Nut-based cheeses, nutritional yeast and other staples of the vegan pantry may be slow in finding their way into many conventional restaurant kitchens, but faux meats aren’t nearly as rare as they used to be on mainstream menus, said Olchvary.  Most vegan restaurants report that most of their guests are omnivores, he said, so plant-based eateries are exposing consumers of all dietary stripes to new ingredients and dishes, he said.

“One I’ve seen lately is seitan and a great example is Philadelphia’s annual vegan cheesesteak competition. It’s been three years so far and this year, dozens of businesses (many non-vegetarian) were competing with seitan cheesesteaks off their menus. This year’s winner, Blackbird Pizzeria actually makes seitan and sells it to many of the competing businesses.”

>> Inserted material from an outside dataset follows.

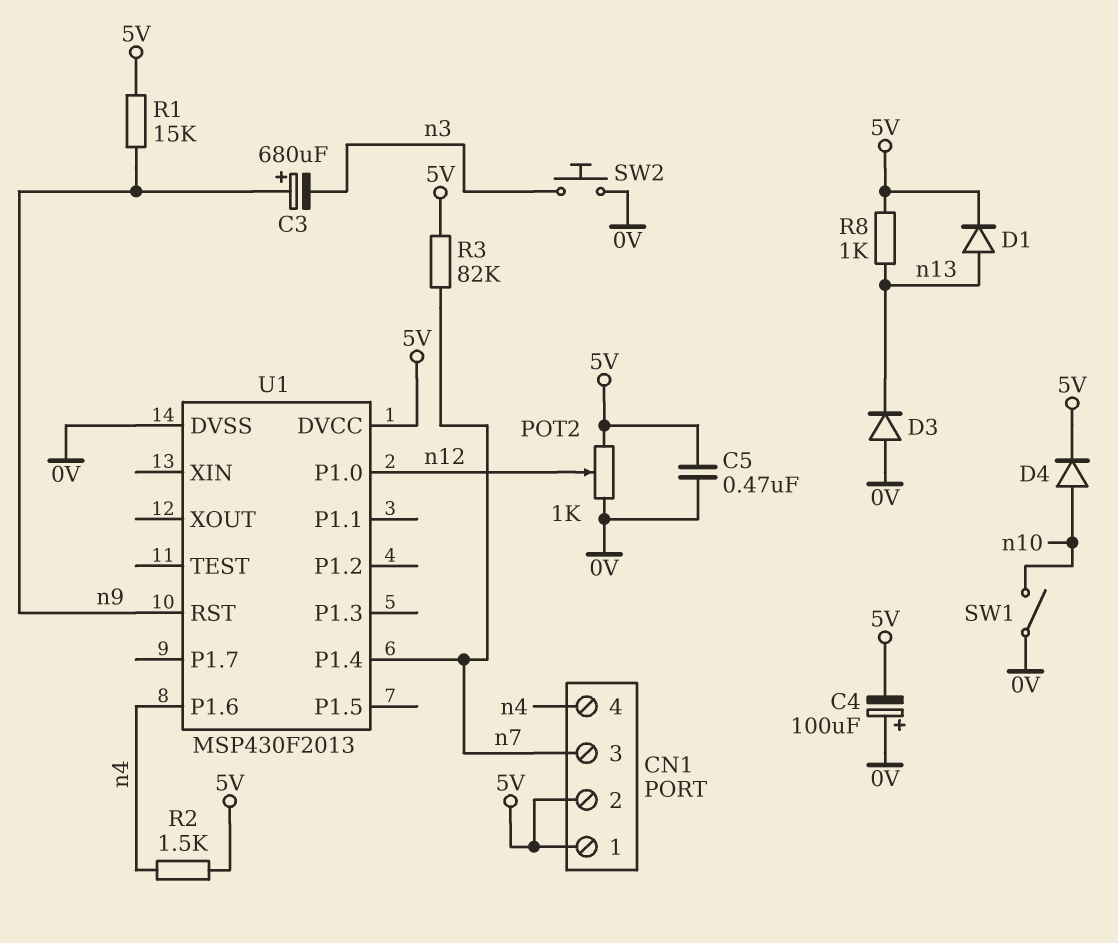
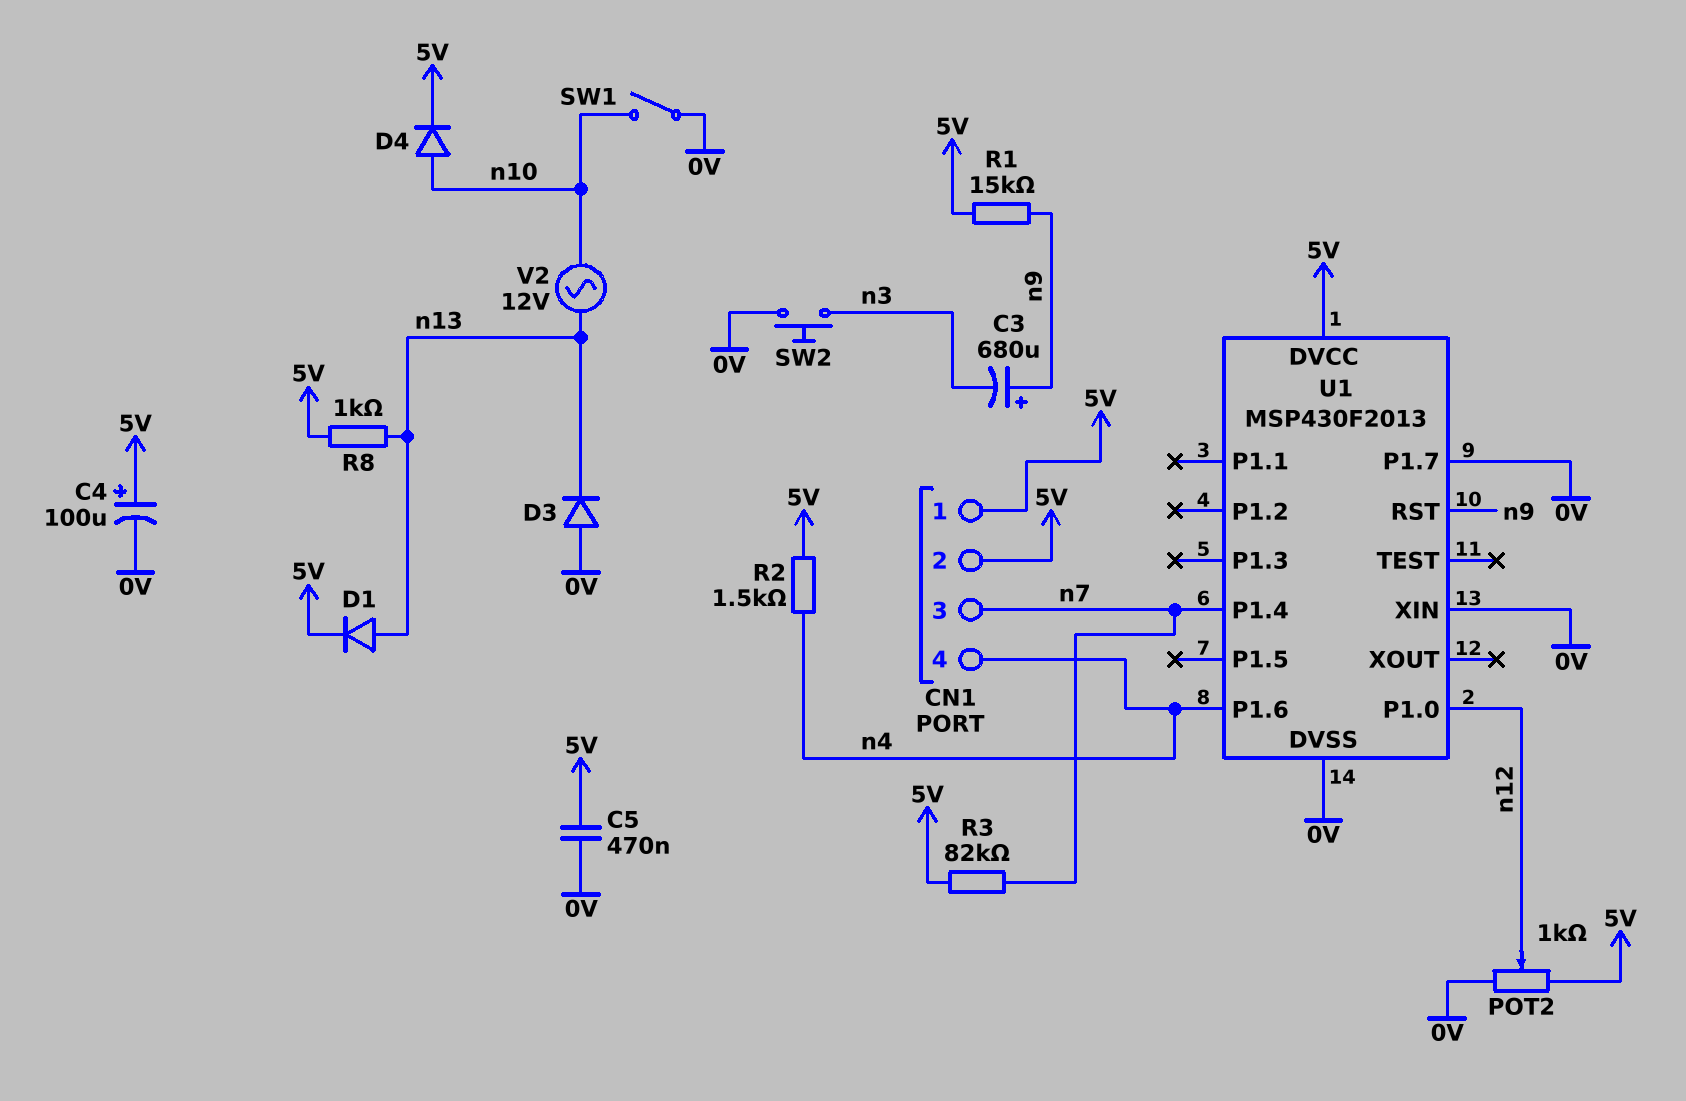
C4: 100uF (plus 0V, minus 5V) -> 100uF (plus 5V, minus 0V)
U1 pin P1.7: none -> 0V
U1 pin XIN: none -> 0V
V2: none -> AC 12V (n10, n13)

Additionally, there’s plenty of overlap between vegan and mainstream restaurants when it comes to ethnic ingredients and “health foods,” he said. “You’ll find common vegan ingredients such as seaweed, miso, chia, flax on menus, but I don’t think it’s directly linked to the vegan world, more just natural foods becoming more mainstream.”

Chefs take different approaches when it comes to innovation and new ingredients, said Vedge’s Jacoby.

Some people see a vegan pantry as being very limited, so it’s fair to assert that those limits might force the vegan chef to be more industrious,” she said. “For example, I was pleasantly surprised by the recent flurry of buzz around garbanzo water — it’s true, it whips up just like egg whites.”  

And, even if chefs are using many of the same ingredients, the end results can still vary widely.

“Some chefs are more flavor-driven, some more process-driven.  Some are inspired by culture and dining experiences, others by perfecting a skill set over time.  If cooking is like language, you might say that vegan cooking is sign; it can communicate easily with all the others,” she said.